5-HT1B receptors, ventral orbitofrontal cortex, and aggressive behavior in mice
- First Online:
- Cite this article as:
- De Almeida, R.M.M., Rosa, M.M., Santos, D.M. et al. Psychopharmacology (2006) 185: 441. doi:10.1007/s00213-006-0333-3
Systemic injections of 5-HT1B receptor agonists have been shown to have specific anti-aggressive effects in aggressive individuals. One site of action for these drugs is the 5-HT1B receptors in the ventral orbitofrontal cortex (VO PFC), an area that has been implicated in the inhibitory control of behavior and is a terminal region for 5-HT projections.
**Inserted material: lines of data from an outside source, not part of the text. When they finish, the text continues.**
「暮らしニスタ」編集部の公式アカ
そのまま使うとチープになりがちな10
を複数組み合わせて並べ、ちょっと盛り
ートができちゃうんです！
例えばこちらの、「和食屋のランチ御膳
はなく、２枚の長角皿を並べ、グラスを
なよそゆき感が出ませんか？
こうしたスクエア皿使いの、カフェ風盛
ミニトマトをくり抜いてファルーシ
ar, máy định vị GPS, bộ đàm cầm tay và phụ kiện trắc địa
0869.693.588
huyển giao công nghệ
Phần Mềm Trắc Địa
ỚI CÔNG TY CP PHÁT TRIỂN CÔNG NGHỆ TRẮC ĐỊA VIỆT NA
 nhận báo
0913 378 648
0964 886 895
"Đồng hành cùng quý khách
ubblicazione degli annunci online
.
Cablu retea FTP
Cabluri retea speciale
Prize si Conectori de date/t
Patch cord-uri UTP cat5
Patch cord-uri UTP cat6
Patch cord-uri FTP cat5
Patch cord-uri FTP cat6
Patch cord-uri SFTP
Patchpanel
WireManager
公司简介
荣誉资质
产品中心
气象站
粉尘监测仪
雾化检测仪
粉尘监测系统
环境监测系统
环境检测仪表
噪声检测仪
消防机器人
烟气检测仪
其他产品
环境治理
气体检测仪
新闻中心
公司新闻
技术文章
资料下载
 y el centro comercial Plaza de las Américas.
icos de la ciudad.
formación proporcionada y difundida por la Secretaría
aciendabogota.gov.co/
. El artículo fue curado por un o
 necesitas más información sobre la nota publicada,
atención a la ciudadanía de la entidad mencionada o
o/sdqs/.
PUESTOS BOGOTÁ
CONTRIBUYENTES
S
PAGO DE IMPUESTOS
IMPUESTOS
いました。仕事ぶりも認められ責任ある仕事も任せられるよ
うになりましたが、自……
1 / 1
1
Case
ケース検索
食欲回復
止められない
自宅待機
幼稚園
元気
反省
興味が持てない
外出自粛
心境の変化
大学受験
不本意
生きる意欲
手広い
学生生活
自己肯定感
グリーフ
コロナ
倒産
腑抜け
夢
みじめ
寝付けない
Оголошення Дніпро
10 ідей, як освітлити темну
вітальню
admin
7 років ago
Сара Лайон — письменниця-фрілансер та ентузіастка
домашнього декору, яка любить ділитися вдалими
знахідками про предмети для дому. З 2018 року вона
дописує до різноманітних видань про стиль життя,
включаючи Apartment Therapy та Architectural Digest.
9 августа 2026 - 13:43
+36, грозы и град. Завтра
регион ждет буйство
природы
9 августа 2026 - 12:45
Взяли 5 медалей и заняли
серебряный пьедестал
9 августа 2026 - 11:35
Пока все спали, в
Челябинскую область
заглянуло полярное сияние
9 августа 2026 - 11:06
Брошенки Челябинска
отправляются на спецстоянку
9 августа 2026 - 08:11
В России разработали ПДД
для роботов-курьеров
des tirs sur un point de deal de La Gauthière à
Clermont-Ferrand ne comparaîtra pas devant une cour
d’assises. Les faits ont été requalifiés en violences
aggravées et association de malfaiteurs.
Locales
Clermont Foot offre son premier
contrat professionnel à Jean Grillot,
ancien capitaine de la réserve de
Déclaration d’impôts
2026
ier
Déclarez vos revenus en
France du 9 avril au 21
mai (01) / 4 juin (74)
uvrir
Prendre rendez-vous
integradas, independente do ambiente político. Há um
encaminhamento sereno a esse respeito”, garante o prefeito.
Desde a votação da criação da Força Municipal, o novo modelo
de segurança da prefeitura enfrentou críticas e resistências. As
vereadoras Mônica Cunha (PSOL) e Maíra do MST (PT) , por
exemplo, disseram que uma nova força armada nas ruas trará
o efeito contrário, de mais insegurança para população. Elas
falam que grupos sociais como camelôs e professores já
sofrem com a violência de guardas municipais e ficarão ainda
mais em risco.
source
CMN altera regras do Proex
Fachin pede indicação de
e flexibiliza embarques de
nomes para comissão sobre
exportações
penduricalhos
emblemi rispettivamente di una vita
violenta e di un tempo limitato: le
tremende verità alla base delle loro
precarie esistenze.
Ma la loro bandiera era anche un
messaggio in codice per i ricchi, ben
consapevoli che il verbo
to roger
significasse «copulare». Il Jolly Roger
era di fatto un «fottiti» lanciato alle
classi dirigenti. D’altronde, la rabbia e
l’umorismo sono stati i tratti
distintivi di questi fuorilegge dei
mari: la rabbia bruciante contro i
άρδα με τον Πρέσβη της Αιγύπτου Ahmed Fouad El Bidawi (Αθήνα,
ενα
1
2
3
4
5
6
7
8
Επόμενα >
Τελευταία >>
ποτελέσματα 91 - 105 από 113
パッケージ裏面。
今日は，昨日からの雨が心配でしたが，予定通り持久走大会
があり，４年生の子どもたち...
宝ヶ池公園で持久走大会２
To assess the anti-aggressive effects of the 5-HT1B receptor agonist CP-94,253 when microinjected into the VO PFC (0.1, 0.56, and 1.0 μg/0.2 μl) or into the infralimbic prefrontal cortex (IL PFC; 1.0 μg/0.2 μl) in separate groups of aggressive resident male mice. To confirm the 5-HT1B receptor as the critical site of action for the anti-aggressive effects, the 5-HT1B/D antagonist GR-127,935 was microinjected at 10.0 μg/0.2 μl into the VO PFC. After recovery from surgery, the anti-aggressive effects of microinjected CP-94,253 were studied during 5-min resident–intruder confrontations that were recorded and analyzed.
Microinjections of CP-94,253 (0.56 and 1.0 μg/0.2 μl) dose-dependently reduced the frequency of attack bites and sideways threats. This effect was behaviorally specific because non-aggressive motor activities were not significantly altered by the drug. In the IL vmPFC or in an area lateral to the VO PFC, CP-94,253 (1.0 μg/0.2 μl) did not have significant behavioral effects.
The results highlight the 5-HT1B receptors in the VO PFC as a particularly important site for the inhibition of species-typical aggressive behavior in male mice.